Movie Review – Mixtape (2021)

Warm, quirky, sweet, sentimental family drama set in 1999, about a 12-year-old girl living with her maternal grandma who is a postal worker. She had lost her teen parents at the tender age of two. The sensitive middle-grader stumbles on her deceased parents’ 80’s broken mixtape.

Mixtape! The very term is so evocative of an age long gone. A charming time when information age was still dawning, and friendships were forged in the real world.
Well, now back to the story…
She sets out to find the obscure songs listed on the mixtape’s cover, hoping to discover more about her parents, since her grandmother is reluctant to speak about them. In the process she makes friends with two of her classmates and strikes a rapport with the local music store guy.

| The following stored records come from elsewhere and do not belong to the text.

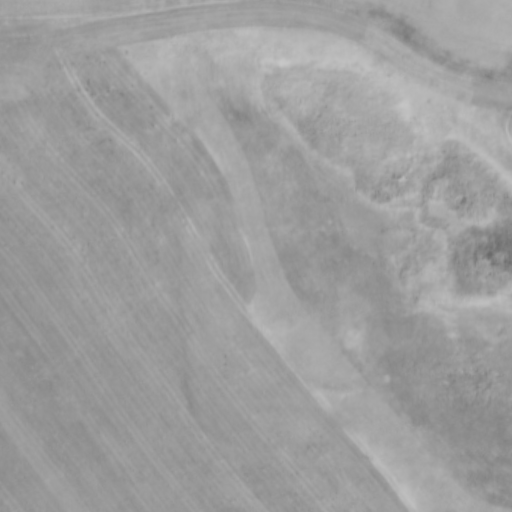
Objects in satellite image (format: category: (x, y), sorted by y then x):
crop: (416, 27)
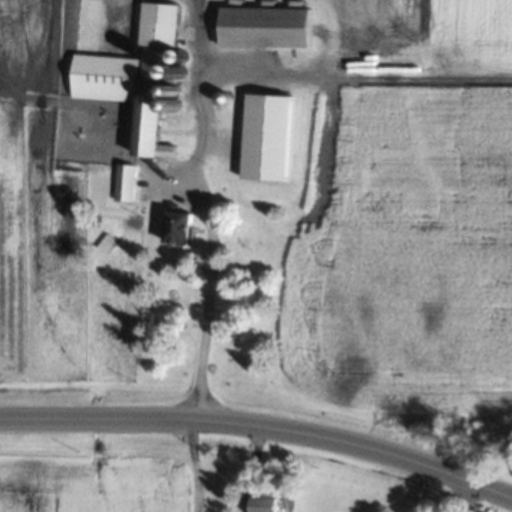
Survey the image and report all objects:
building: (260, 27)
building: (136, 78)
building: (219, 97)
building: (264, 136)
building: (123, 182)
building: (174, 226)
road: (261, 426)
building: (261, 501)
building: (470, 511)
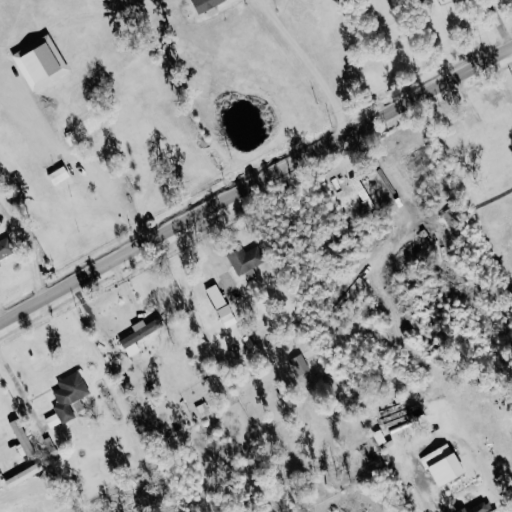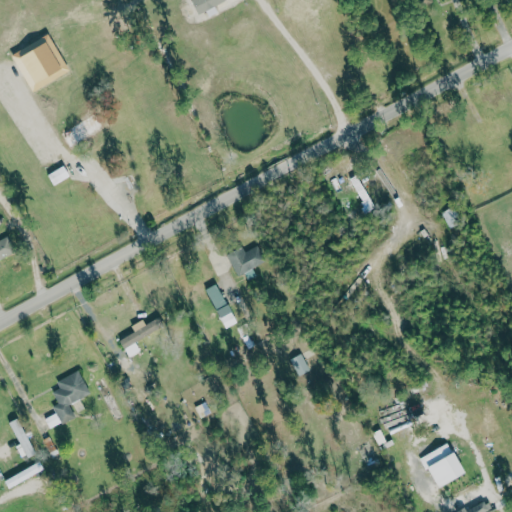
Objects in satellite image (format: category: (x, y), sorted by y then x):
road: (499, 22)
road: (467, 30)
road: (308, 63)
building: (83, 131)
building: (58, 175)
road: (255, 183)
road: (116, 199)
road: (28, 245)
building: (4, 249)
building: (245, 259)
building: (221, 306)
building: (140, 333)
building: (300, 365)
road: (20, 390)
building: (69, 395)
building: (52, 420)
building: (22, 439)
building: (444, 466)
building: (24, 475)
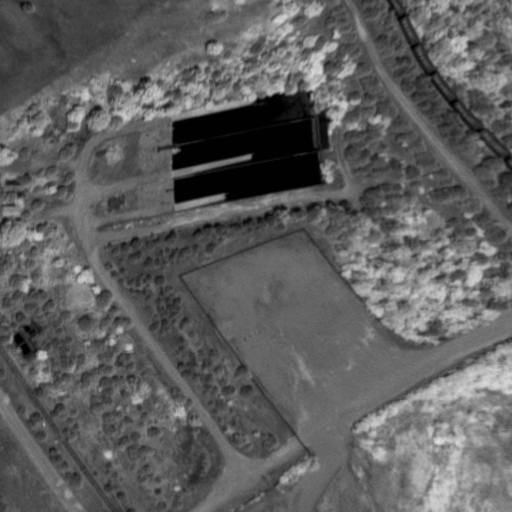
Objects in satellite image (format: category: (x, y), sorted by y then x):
railway: (433, 114)
road: (413, 144)
building: (14, 211)
road: (165, 347)
road: (382, 382)
railway: (60, 423)
road: (38, 456)
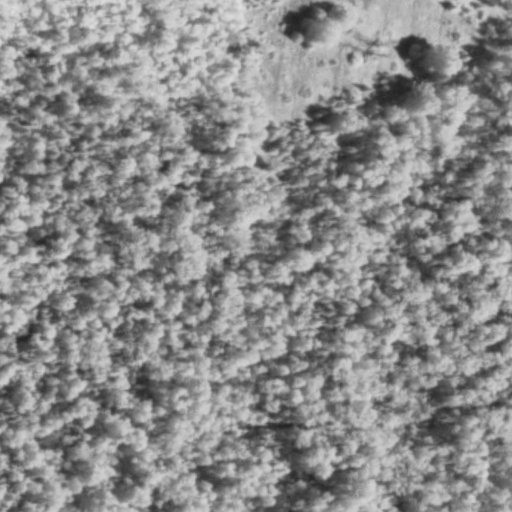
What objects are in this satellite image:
park: (132, 90)
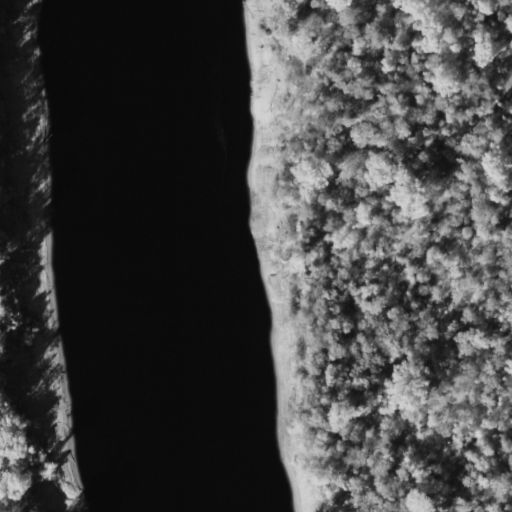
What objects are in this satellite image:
river: (175, 256)
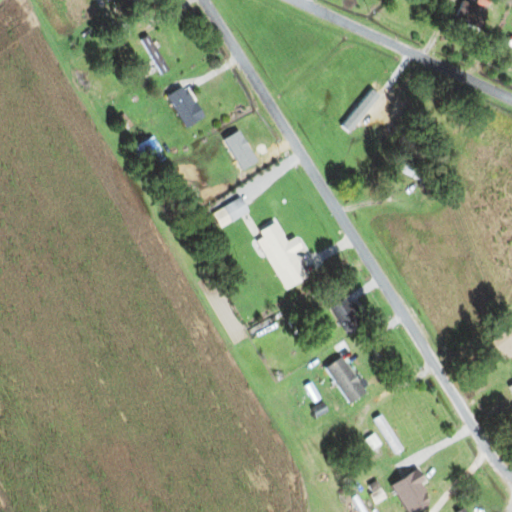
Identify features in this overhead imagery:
building: (472, 11)
building: (153, 54)
building: (183, 106)
building: (375, 109)
building: (240, 149)
building: (412, 172)
building: (234, 208)
building: (281, 253)
road: (486, 257)
building: (345, 315)
road: (477, 333)
building: (504, 344)
building: (344, 380)
building: (387, 439)
building: (418, 487)
building: (462, 510)
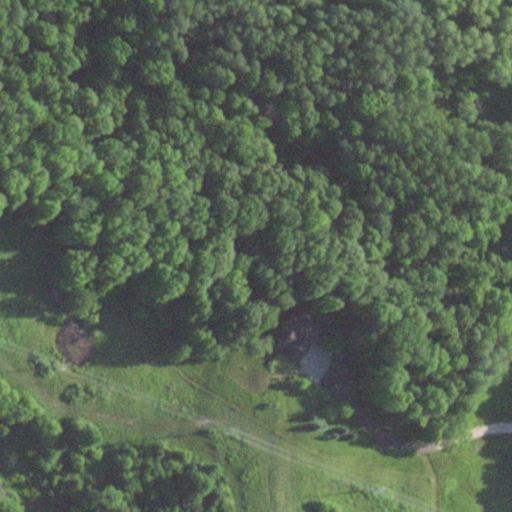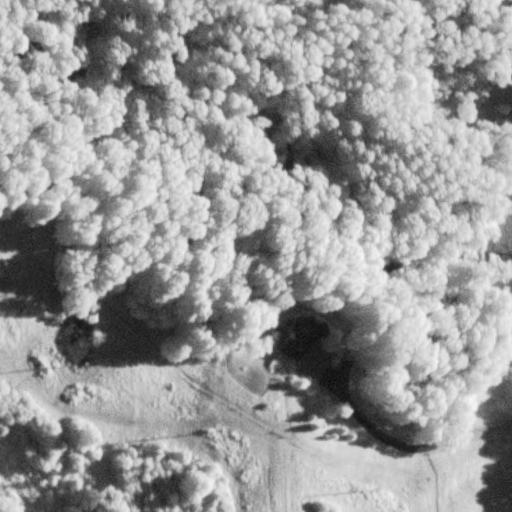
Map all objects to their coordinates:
building: (296, 338)
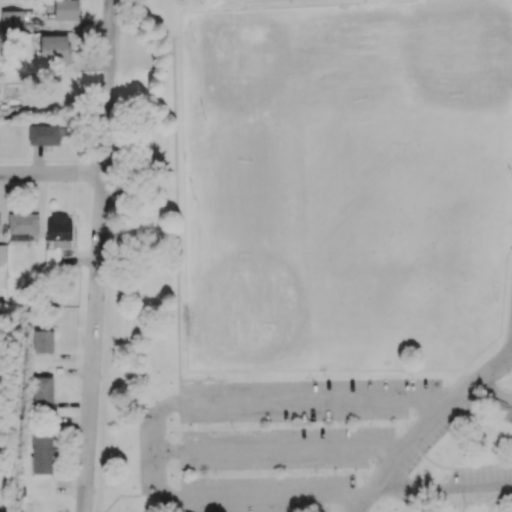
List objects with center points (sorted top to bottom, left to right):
building: (66, 9)
building: (12, 19)
building: (54, 48)
park: (448, 66)
park: (263, 74)
building: (44, 134)
road: (52, 172)
park: (355, 182)
building: (22, 226)
building: (57, 235)
park: (420, 235)
building: (2, 252)
road: (99, 256)
park: (309, 258)
park: (291, 280)
building: (190, 322)
building: (43, 341)
road: (511, 353)
road: (511, 355)
building: (43, 391)
road: (493, 393)
road: (283, 401)
parking lot: (510, 418)
road: (425, 426)
parking lot: (272, 441)
road: (281, 449)
building: (42, 451)
parking lot: (480, 479)
road: (445, 493)
road: (243, 497)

Thus begins a bitter-sweet nostalgic ride through the last days of 90s. A period steeped in unease about y2k and a growing reliance on the internet… Askjeeves to turn to for queries, for instance.
It also highlights a phase of life that teethers between the endearing unassuming innocence of childhood and the onset of adolescence marked by a developing sense of identity and independence punctuated by intense and moody spells. Tracking each song reveals a bit about her parents’ short lives while also setting off within her a host of emotions ranging from hope and love to heartbreak and disappointment. The movie adds more meaning to the storyline and depth to the characters by giving a realistic view of the families of her two friends apart from showing her grandmother’s perspective and reasoning that drives her decisions and shapes her strict persona.

Overall, it is a pleasing, feel-good movie perfectly paced to hold one’s attention from beginning till end credits.